(Page segmentation data)
::::

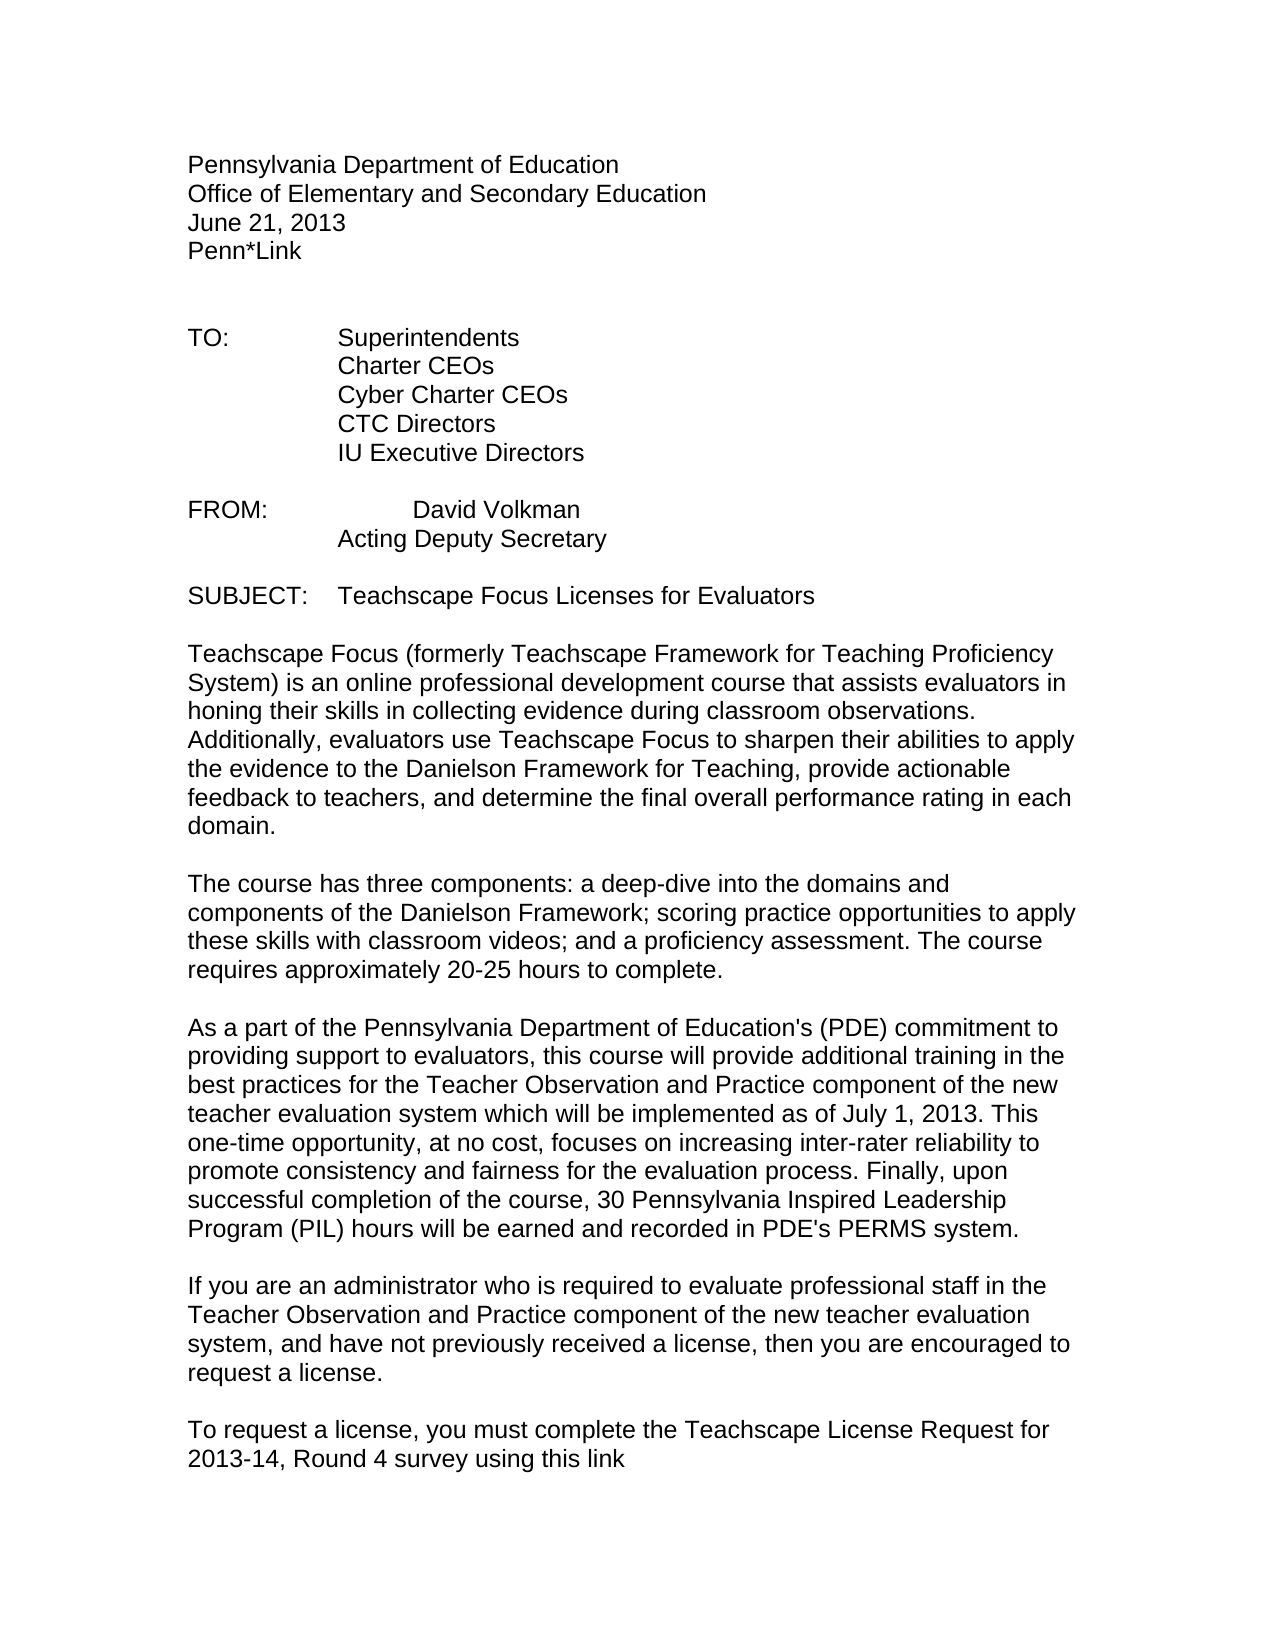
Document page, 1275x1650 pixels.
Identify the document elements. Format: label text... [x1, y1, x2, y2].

text The course has three components: a deep-dive into the domains and components of the Danielson Framework; scoring practice opportunities to apply these skills with classroom videos; and a proficiency assessment. The course requires approximately 20-25 hours to complete. [187, 869, 1087, 984]
text If you are an administrator who is required to evaluate professional staff in the Teacher Observation and Practice component of the new teacher evaluation system, and have not previously received a license, then you are encouraged to request a license. [187, 1271, 1087, 1386]
text Office of Elementary and Secondary Education [187, 179, 1087, 207]
text Acting Deputy Secretary [187, 524, 1087, 552]
text Cyber Charter CEOs [187, 380, 1087, 409]
text Charter CEOs [187, 351, 1087, 380]
text FROM: David Volkman [187, 495, 1087, 524]
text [187, 1415, 1087, 1472]
text Penn*Link [187, 236, 1087, 265]
text Teachscape Focus (formerly Teachscape Framework for Teaching Proficiency System) is an online professional development course that assists evaluators in honing their skills in collecting evidence during classroom observations. Additionally, evaluators use Teachscape Focus to sharpen their abilities to apply the evidence to the Danielson Framework for Teaching, provide actionable feedback to teachers, and determine the final overall performance rating in each domain. [187, 639, 1087, 840]
text June 21, 2013 [187, 207, 1087, 236]
text TO: Superintendents [187, 322, 1087, 351]
text CTC Directors [187, 409, 1087, 437]
text IU Executive Directors [187, 437, 1087, 466]
text SUBJECT: Teachscape Focus Licenses for Evaluators [187, 581, 1087, 610]
text As a part of the Pennsylvania Department of Education's (PDE) commitment to providing support to evaluators, this course will provide additional training in the best practices for the Teacher Observation and Practice component of the new teacher evaluation system which will be implemented as of July 1, 2013. This one-time opportunity, at no cost, focuses on increasing inter-rater reliability to promote consistency and fairness for the evaluation process. Finally, upon successful completion of the course, 30 Pennsylvania Inspired Leadership Program (PIL) hours will be earned and recorded in PDE's PERMS system. [187, 1012, 1087, 1242]
text Pennsylvania Department of Education [187, 150, 1087, 179]
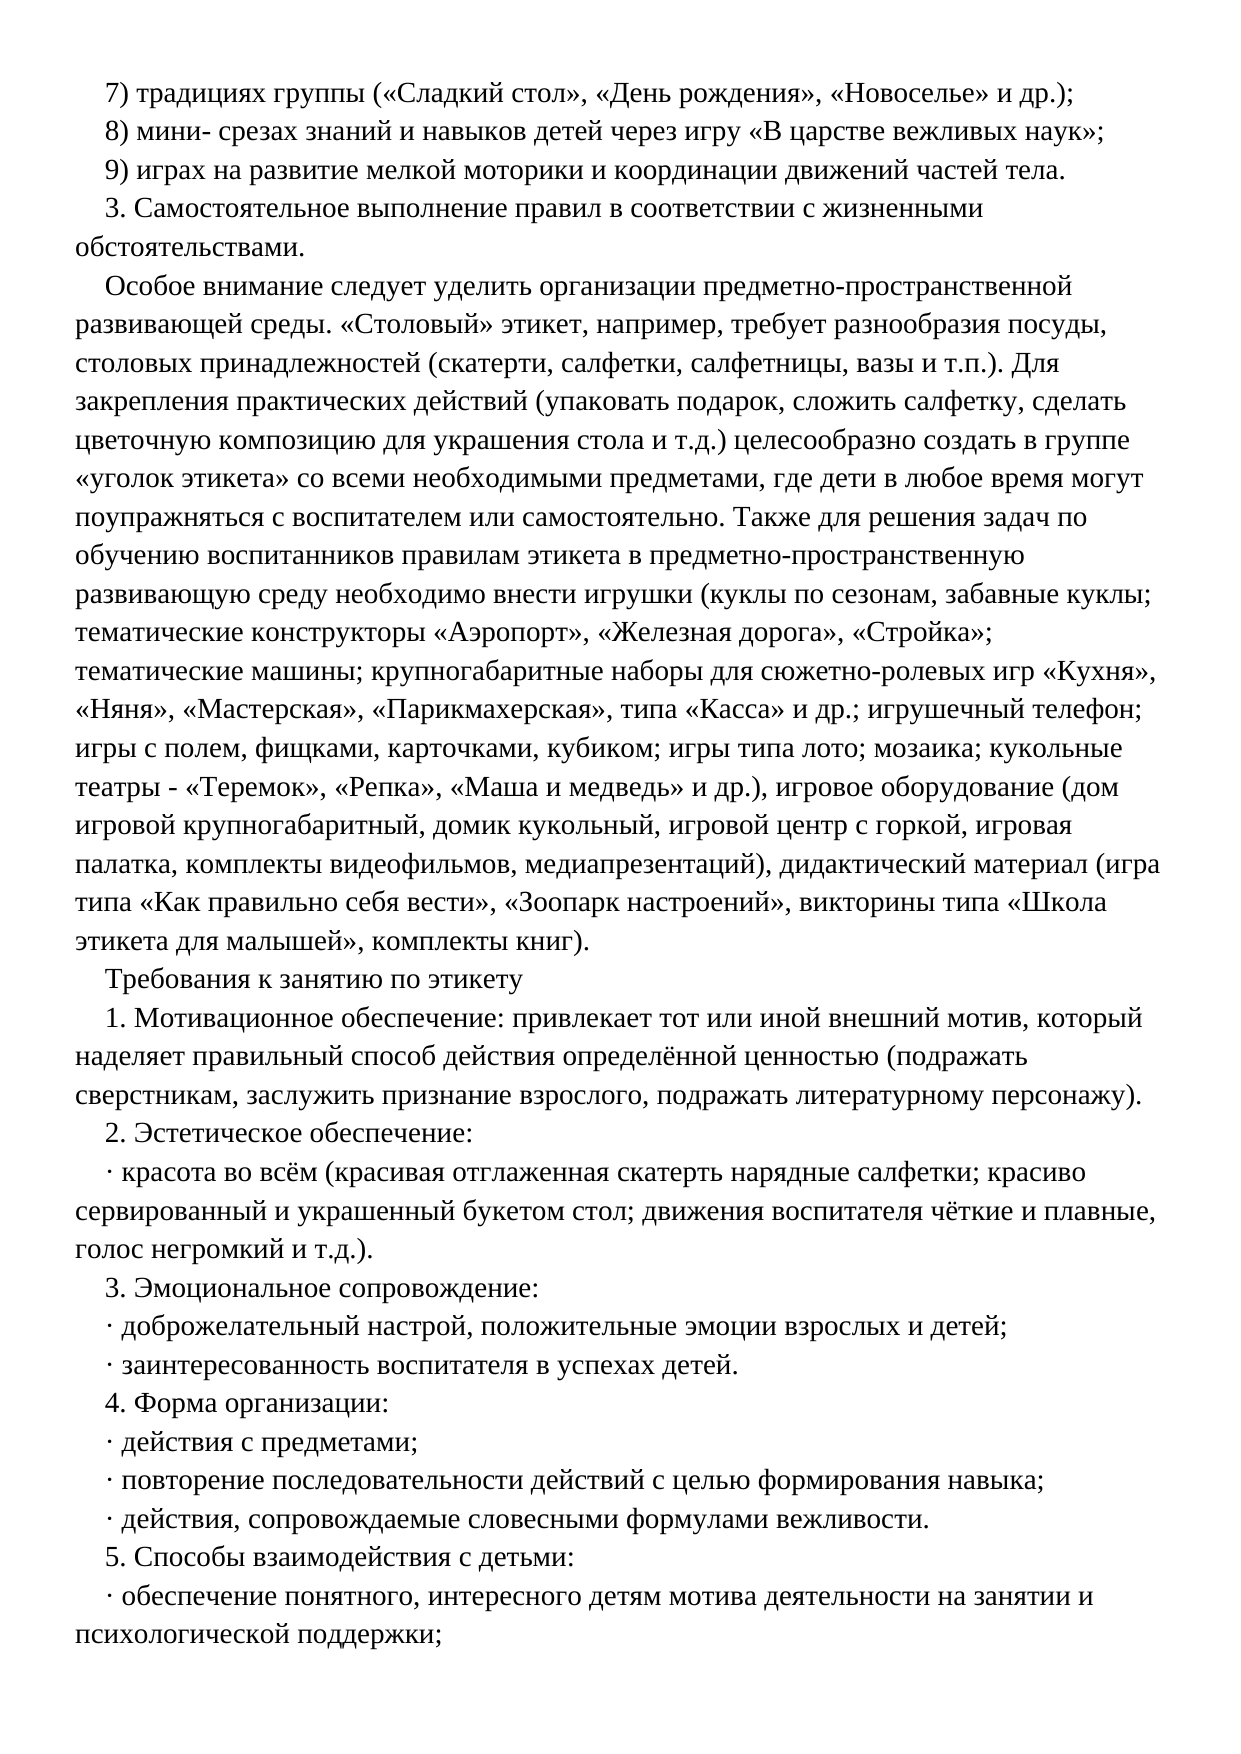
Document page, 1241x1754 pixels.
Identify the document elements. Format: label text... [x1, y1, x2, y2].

::::

WORK ORDER ::
Without including any pictures, reproduce the data exactly.

FINAL ANSWER ::
Document page, 1275x1650 pixels.
Identify the document elements. Format: label text... [x1, y1, x2, y2].

text The course has three components: a deep-dive into the domains and components of the Danielson Framework; scoring practice opportunities to apply these skills with classroom videos; and a proficiency assessment. The course requires approximately 20-25 hours to complete. [187, 869, 1087, 984]
text If you are an administrator who is required to evaluate professional staff in the Teacher Observation and Practice component of the new teacher evaluation system, and have not previously received a license, then you are encouraged to request a license. [187, 1271, 1087, 1386]
text Office of Elementary and Secondary Education [187, 179, 1087, 207]
text Acting Deputy Secretary [187, 524, 1087, 552]
text Cyber Charter CEOs [187, 380, 1087, 409]
text Charter CEOs [187, 351, 1087, 380]
text FROM: David Volkman [187, 495, 1087, 524]
text [187, 1415, 1087, 1472]
text Penn*Link [187, 236, 1087, 265]
text Teachscape Focus (formerly Teachscape Framework for Teaching Proficiency System) is an online professional development course that assists evaluators in honing their skills in collecting evidence during classroom observations. Additionally, evaluators use Teachscape Focus to sharpen their abilities to apply the evidence to the Danielson Framework for Teaching, provide actionable feedback to teachers, and determine the final overall performance rating in each domain. [187, 639, 1087, 840]
text June 21, 2013 [187, 207, 1087, 236]
text TO: Superintendents [187, 322, 1087, 351]
text CTC Directors [187, 409, 1087, 437]
text IU Executive Directors [187, 437, 1087, 466]
text SUBJECT: Teachscape Focus Licenses for Evaluators [187, 581, 1087, 610]
text As a part of the Pennsylvania Department of Education's (PDE) commitment to providing support to evaluators, this course will provide additional training in the best practices for the Teacher Observation and Practice component of the new teacher evaluation system which will be implemented as of July 1, 2013. This one-time opportunity, at no cost, focuses on increasing inter-rater reliability to promote consistency and fairness for the evaluation process. Finally, upon successful completion of the course, 30 Pennsylvania Inspired Leadership Program (PIL) hours will be earned and recorded in PDE's PERMS system. [187, 1012, 1087, 1242]
text Pennsylvania Department of Education [187, 150, 1087, 179]
Document page, 1241x1754 pixels.
Identify the document elements. Format: label text... [x1, y1, x2, y2].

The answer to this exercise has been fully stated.